(Collection entries)
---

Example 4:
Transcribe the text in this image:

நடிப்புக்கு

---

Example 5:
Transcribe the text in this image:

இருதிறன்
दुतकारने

= GIVEN INSTRUCTION =
In the listing, switch every "Transcribe" to "Copy" and leave everything else unchanged.

= RESULT FOR THIS EXERCISE =
---

Example 4:
Copy the text in this image:

நடிப்புக்கு

---

Example 5:
Copy the text in this image:

இருதிறன்
दुतकारने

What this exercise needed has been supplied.